Sophie B. Hawkins has never been one to let people put her in a box. The New York-based artist burst onto the scene with her hit “Damn I Wish I Was Your Lover” in 1992, which became a rallying cry for the LGBTQ community.

Nearly a decade after her last album, Hawkins has been in the studio recording “Free Myself,” slated to come out early next year.

amNewYork spoke with Hawkins about her upcoming residency at The Carlyle and the LGBTQ movement.

 

What are you looking forward to with your residency at the Carlyle?

I’ve wanted to play there since I moved back to New York. And one thing I know is when I do the songs live, the songs are at their best, and I’m at my best.
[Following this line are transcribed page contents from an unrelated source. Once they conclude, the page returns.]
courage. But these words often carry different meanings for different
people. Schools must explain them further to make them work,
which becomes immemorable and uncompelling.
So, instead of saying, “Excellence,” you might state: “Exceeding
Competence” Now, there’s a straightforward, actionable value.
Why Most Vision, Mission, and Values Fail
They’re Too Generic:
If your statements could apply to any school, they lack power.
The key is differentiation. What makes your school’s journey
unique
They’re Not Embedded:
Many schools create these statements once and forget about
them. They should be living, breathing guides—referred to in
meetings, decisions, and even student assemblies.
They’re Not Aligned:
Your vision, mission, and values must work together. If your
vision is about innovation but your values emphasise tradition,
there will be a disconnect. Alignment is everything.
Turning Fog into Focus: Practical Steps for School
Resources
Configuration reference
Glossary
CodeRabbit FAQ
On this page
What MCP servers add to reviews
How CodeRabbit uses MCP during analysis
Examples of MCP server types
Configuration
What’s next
I feel there’s going to be some magic at the Carlyle that I’m gearing toward and opening up for.

 

When you recorded “Damn I Wish I Was Your Lover,” did you have any idea what it would turn into?

I didn’t think people would understand it. And I thought the recording was bad. I don’t even remember there being this LGBTQ community the way there is now. It was just this fringe defiant faction of people.

 

The residency comes right after the Pride March. What are your thoughts on the larger movement for LGBTQ rights?
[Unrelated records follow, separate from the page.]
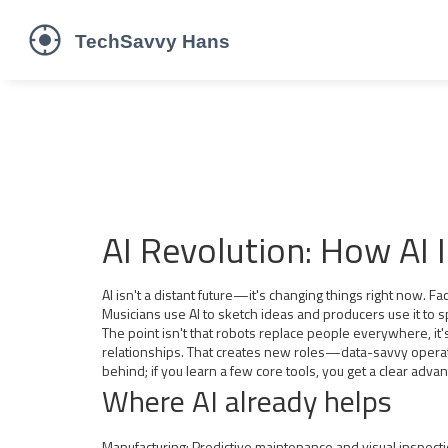
AI Revolution: How AI 
AI isn't a distant future—it's changing things right now. F
Musicians use AI to sketch ideas and producers use it to 
The point isn't that robots replace people everywhere, it
relationships. That creates new roles—data-savvy operators
behind; if you learn a few core tools, you get a clear adva
Where AI already helps
Manufacturing: Predictive maintenance and visual inspect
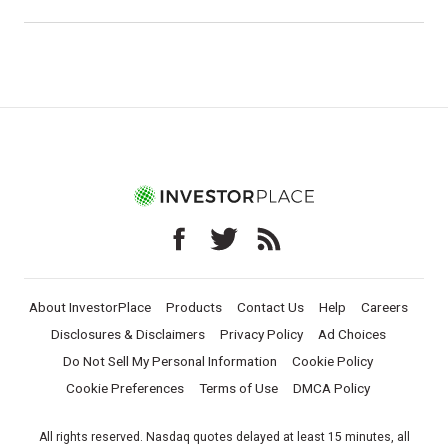
About InvestorPlace
Products
Contact Us
Help
Careers
Disclosures & Disclaimers
Privacy Policy
Ad Choices
Do Not Sell My Personal Information
Cookie Policy
Cookie Preferences
Terms of Use
DMCA Policy
All rights reserved. Nasdaq quotes delayed at least 15 minutes, all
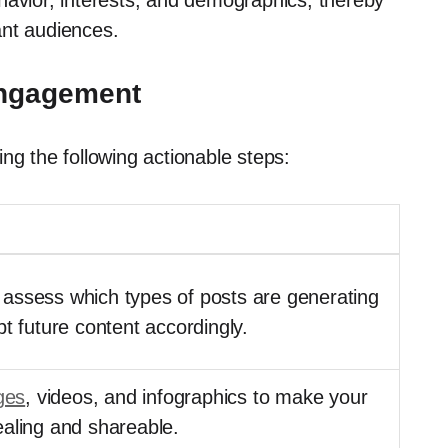
havior, interests, and demographics, thereby
ant audiences.
Engagement
ng the following actionable steps:
to assess which types of posts are generating
pt future content accordingly.
ges
, videos, and infographics to make your
ealing and shareable.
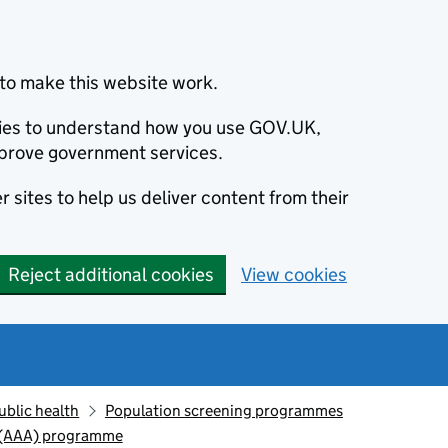
to make this website work.
okies to understand how you use GOV.UK,
prove government services.
 sites to help us deliver content from their
Reject additional cookies
View cookies
ublic health
Population screening programmes
 (AAA) programme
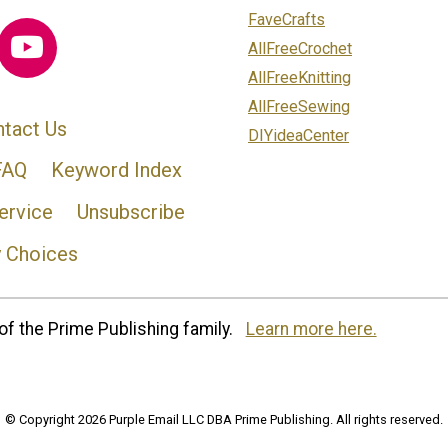
FaveCrafts
AllFreeCrochet
AllFreeKnitting
AllFreeSewing
tact Us
DIYideaCenter
FAQ
Keyword Index
ervice
Unsubscribe
y Choices
of the Prime Publishing family.
Learn more here.
© Copyright 2026 Purple Email LLC DBA Prime Publishing. All rights reserved.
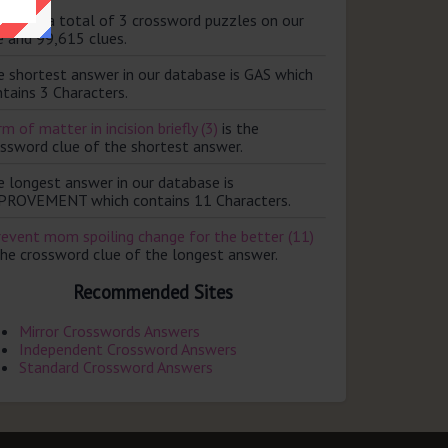
ere are a total of 3 crossword puzzles on our
e and 99,615 clues.
e shortest answer in our database is GAS which
tains 3 Characters.
m of matter in incision briefly (3)
is the
ossword clue of the shortest answer.
e longest answer in our database is
PROVEMENT which contains 11 Characters.
revent mom spoiling change for the better (11)
the crossword clue of the longest answer.
Recommended Sites
Mirror Crosswords Answers
Independent Crossword Answers
Standard Crossword Answers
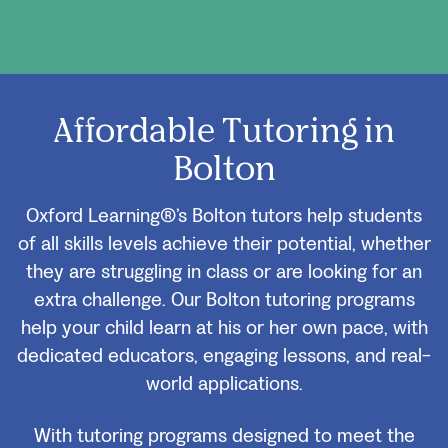
Affordable Tutoring in
Bolton
Oxford Learning®’s Bolton tutors help students
of all skills levels achieve their potential, whether
they are struggling in class or are looking for an
extra challenge. Our Bolton tutoring programs
help your child learn at his or her own pace, with
dedicated educators, engaging lessons, and real-
world applications.
With tutoring programs designed to meet the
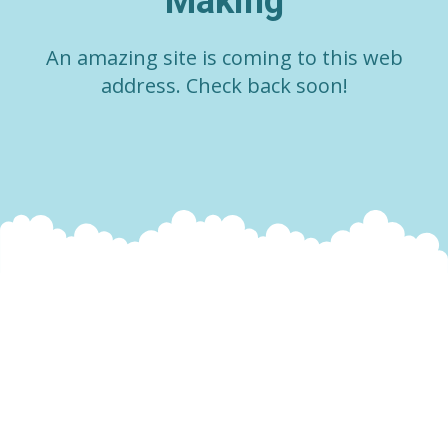
Making
An amazing site is coming to this web
address. Check back soon!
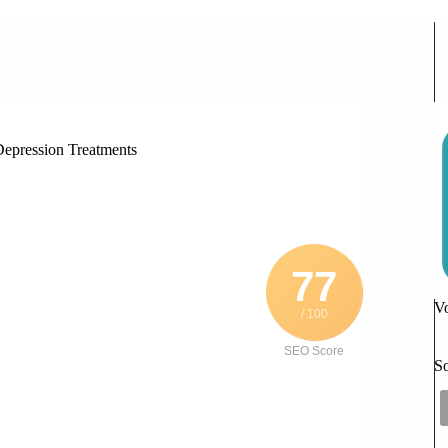
rstanding Causes and Effective Depression Treatments
Depression Treatments
77
Vo
/ 100
SEO Score
So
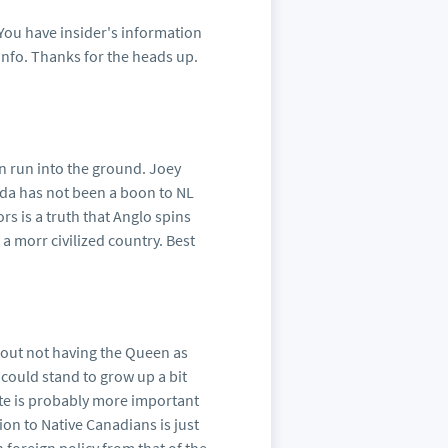
You have insider's information
info. Thanks for the heads up.
en run into the ground. Joey
da has not been a boon to NL
s is a truth that Anglo spins
a morr civilized country. Best
bout not having the Queen as
could stand to grow up a bit
e is probably more important
ion to Native Canadians is just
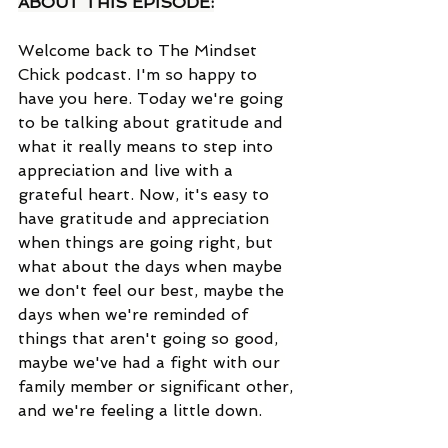
ABOUT THIS EPISODE:
Welcome back to The Mindset 
Chick podcast. I'm so happy to 
have you here. Today we're going 
to be talking about gratitude and 
what it really means to step into 
appreciation and live with a 
grateful heart. Now, it's easy to 
have gratitude and appreciation 
when things are going right, but 
what about the days when maybe 
we don't feel our best, maybe the 
days when we're reminded of 
things that aren't going so good, 
maybe we've had a fight with our 
family member or significant other, 
and we're feeling a little down. 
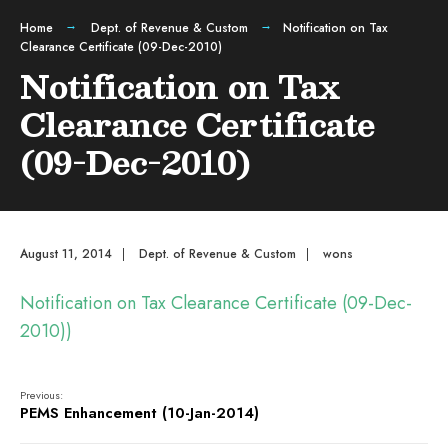
Home
Dept. of Revenue & Custom
Notification on Tax
Clearance Certificate (09-Dec-2010)
Notification on Tax
Clearance Certificate
(09-Dec-2010)
August 11, 2014
|
Dept. of Revenue & Custom
|
wons
Notification on Tax Clearance Certificate (09-Dec-
2010))
Previous:
PEMS Enhancement (10-Jan-2014)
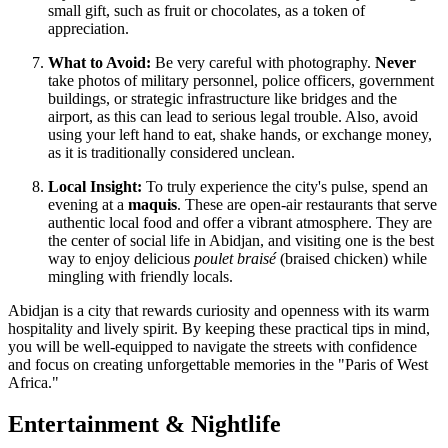
small gift, such as fruit or chocolates, as a token of
appreciation.
What to Avoid:
Be very careful with photography.
Never
take photos of military personnel, police officers, government
buildings, or strategic infrastructure like bridges and the
airport, as this can lead to serious legal trouble. Also, avoid
using your left hand to eat, shake hands, or exchange money,
as it is traditionally considered unclean.
Local Insight:
To truly experience the city's pulse, spend an
evening at a
maquis
. These are open-air restaurants that serve
authentic local food and offer a vibrant atmosphere. They are
the center of social life in Abidjan, and visiting one is the best
way to enjoy delicious
poulet braisé
(braised chicken) while
mingling with friendly locals.
Abidjan is a city that rewards curiosity and openness with its warm
hospitality and lively spirit. By keeping these practical tips in mind,
you will be well-equipped to navigate the streets with confidence
and focus on creating unforgettable memories in the "Paris of West
Africa."
Entertainment & Nightlife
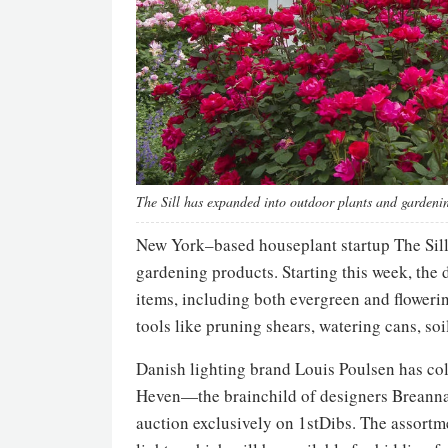
The Sill has expanded into outdoor plants and gardeni
New York–based houseplant startup The Sill
gardening products. Starting this week, the 
items, including both evergreen and flowerin
tools like pruning shears, watering cans, soil
Danish lighting brand Louis Poulsen has c
Heven—the brainchild of designers Brean
auction exclusively on 1stDibs. The assortme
I feel really solid in my place for identification diversity. I put the words “omni” and “sexual” together because [Jon Pareles of The New York Times] asked if I was gay, and I knew I was way more than gay. Because someone else’s gender doesn’t make me gay or straight. And I feel very strongly that that’s people’s right.

 

And this echoes through a lot of your music, this theme of self-love and independence. Why is that so important for you to emphasize in the mainstream?

Somehow with my songs, I can cut to the heart of people who seem to want to be inspired to find their own truth. The songs are not political, but I’ve always believed that the personal is political. And the fact that it’s challenging to me is what makes it important. If I knew who I was exactly, I’d probably be done.

 

The concepts of sexuality and gender have come such a long way since you first started, but there’s also been a lot of pushback ...

I don’t believe we’re going to lose ground, the voice around the world is so strong. Look how far we’ve come from Stonewall, and in not that much time. It used to be this emerging hidden thing, when I first started singing about it. But it’s not anymore.